Nos comentários, também há várias pessoas oferecendo envio de PIX para Marcelle. “Não quero doação, só que continuar minha vida normal”, diz. A partir da repercussão, a faxineira passou a receber o auxílio de uma advogada de forma voluntária.

O valor acordado pela faxina havia sido de R$ 250. A princípio o contratante não quis pagar, alegando que Marcelle não havia terminado o serviço. No entanto, a diarista afirma que no dia 1º de março ele fez o depósito do valor completo.

Marcelle é mãe solo de seis crianças, trabalha como faxineira e como doceira. Assim como a maioria das trabalhadoras domésticas do Brasil, Marcelle é uma mulher negra. Pesquisa de 2022 do Departamento Intersindical de Estudos e Estatísticas (Dieese), mostrou que as mulheres representam 92% das pessoas ocupadas no trabalho doméstico no país, e 65% delas são negras. Outro dado é que maioria tem mais de 40 anos e renda média inferior a um salário mínimo.

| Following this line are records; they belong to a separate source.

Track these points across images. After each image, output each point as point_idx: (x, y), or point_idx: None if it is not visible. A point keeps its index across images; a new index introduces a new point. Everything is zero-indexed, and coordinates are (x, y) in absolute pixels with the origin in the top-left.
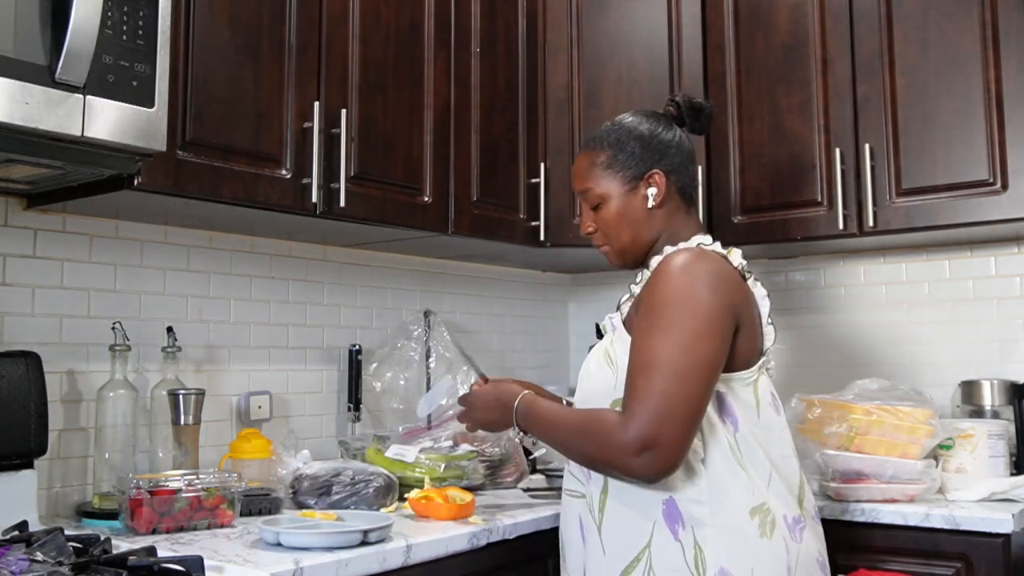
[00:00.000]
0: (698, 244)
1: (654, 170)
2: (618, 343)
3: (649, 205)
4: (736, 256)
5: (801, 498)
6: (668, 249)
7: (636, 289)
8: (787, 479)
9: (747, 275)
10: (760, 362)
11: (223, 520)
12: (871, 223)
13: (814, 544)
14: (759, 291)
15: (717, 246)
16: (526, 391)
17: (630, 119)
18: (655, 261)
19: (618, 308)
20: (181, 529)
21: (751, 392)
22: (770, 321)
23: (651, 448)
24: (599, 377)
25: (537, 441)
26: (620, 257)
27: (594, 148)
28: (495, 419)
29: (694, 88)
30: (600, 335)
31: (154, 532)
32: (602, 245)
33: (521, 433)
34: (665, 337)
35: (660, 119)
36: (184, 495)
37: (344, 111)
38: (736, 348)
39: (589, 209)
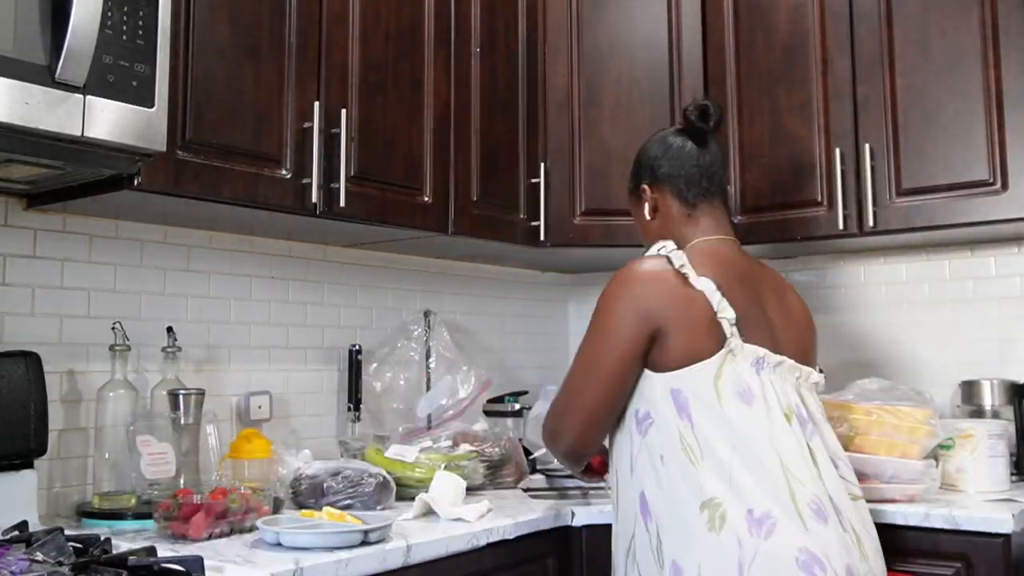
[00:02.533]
0: (656, 250)
1: (642, 185)
2: None
3: (647, 217)
4: (677, 258)
5: (792, 491)
6: None
7: None
8: (762, 471)
9: (689, 274)
10: (718, 356)
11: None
12: (871, 223)
13: (793, 541)
14: (708, 286)
15: (666, 248)
16: None
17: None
18: None
19: None
20: (232, 532)
21: (709, 386)
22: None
23: (557, 436)
24: None
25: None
26: None
27: None
28: None
29: (694, 88)
30: None
31: (209, 538)
32: None
33: None
34: (582, 341)
35: (661, 136)
36: (236, 497)
37: (344, 111)
38: (668, 347)
39: None
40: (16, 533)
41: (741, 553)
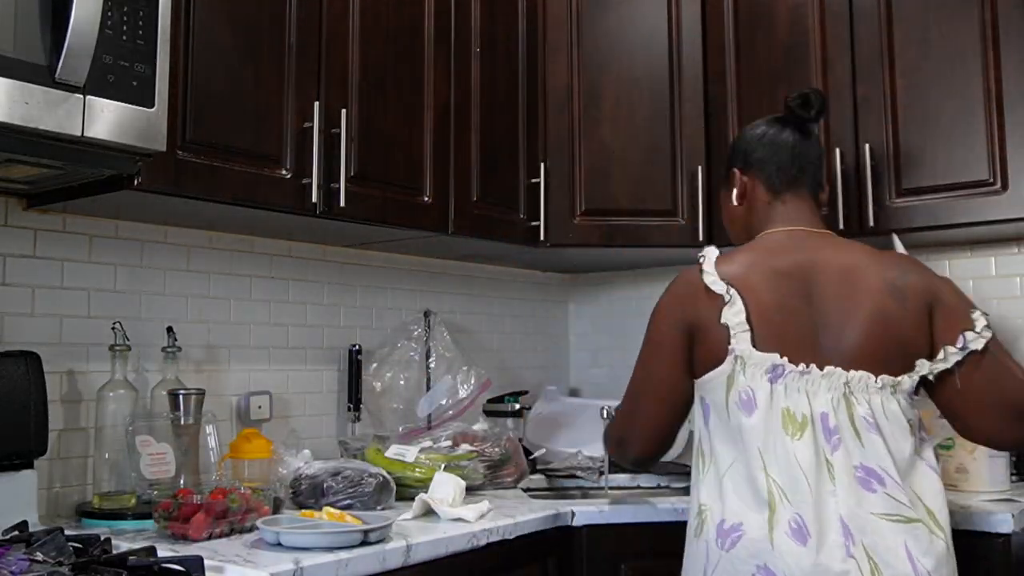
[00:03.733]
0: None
1: (733, 169)
2: None
3: (733, 202)
4: (708, 260)
5: (773, 507)
6: None
7: None
8: (748, 484)
9: (707, 278)
10: (727, 363)
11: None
12: (871, 223)
13: (753, 557)
14: (722, 288)
15: (706, 254)
16: None
17: None
18: None
19: None
20: (232, 532)
21: (723, 395)
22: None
23: (624, 443)
24: None
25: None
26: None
27: None
28: None
29: (694, 88)
30: None
31: (209, 538)
32: None
33: None
34: (637, 358)
35: (762, 122)
36: (236, 497)
37: (344, 111)
38: (697, 354)
39: None
40: (16, 533)
41: (707, 562)
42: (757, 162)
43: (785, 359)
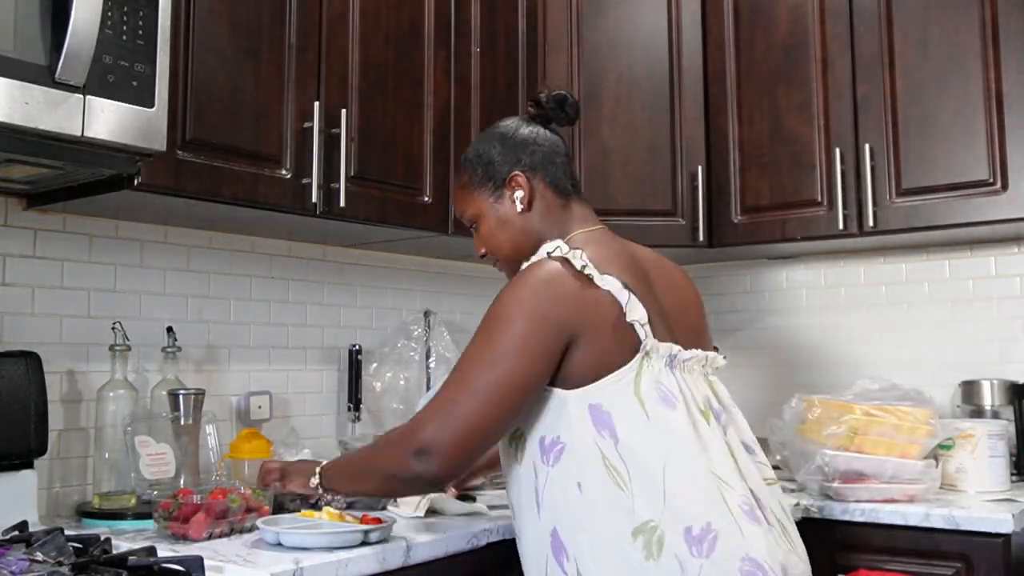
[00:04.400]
0: (547, 252)
1: (514, 172)
2: None
3: (519, 209)
4: (577, 257)
5: (724, 496)
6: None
7: None
8: (695, 481)
9: (593, 275)
10: (635, 361)
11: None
12: (871, 223)
13: (735, 551)
14: (614, 285)
15: (563, 248)
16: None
17: (489, 130)
18: None
19: None
20: (232, 532)
21: (631, 396)
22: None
23: (427, 451)
24: None
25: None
26: (512, 269)
27: (461, 170)
28: (297, 468)
29: (694, 88)
30: None
31: (209, 538)
32: (496, 263)
33: (321, 490)
34: (476, 350)
35: (520, 121)
36: (236, 497)
37: (344, 111)
38: (580, 358)
39: (476, 232)
40: (16, 533)
41: None
42: (540, 164)
43: (673, 346)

A forma como o trabalho doméstico é tratado no Brasil é também herança da escravidão. Em entrevista ao Nós, mulheres da periferia, Luiza Batista, presidenta da Federação das Trabalhadoras Domésticas, afirmou: “O trabalho doméstico vem daquela época, das mulheres negras que eram mucamas, que faziam o trabalho dentro das casas grandes. Era uma violência tremenda. O trabalho doméstico tem tudo a ver com o resquício da escravidão”.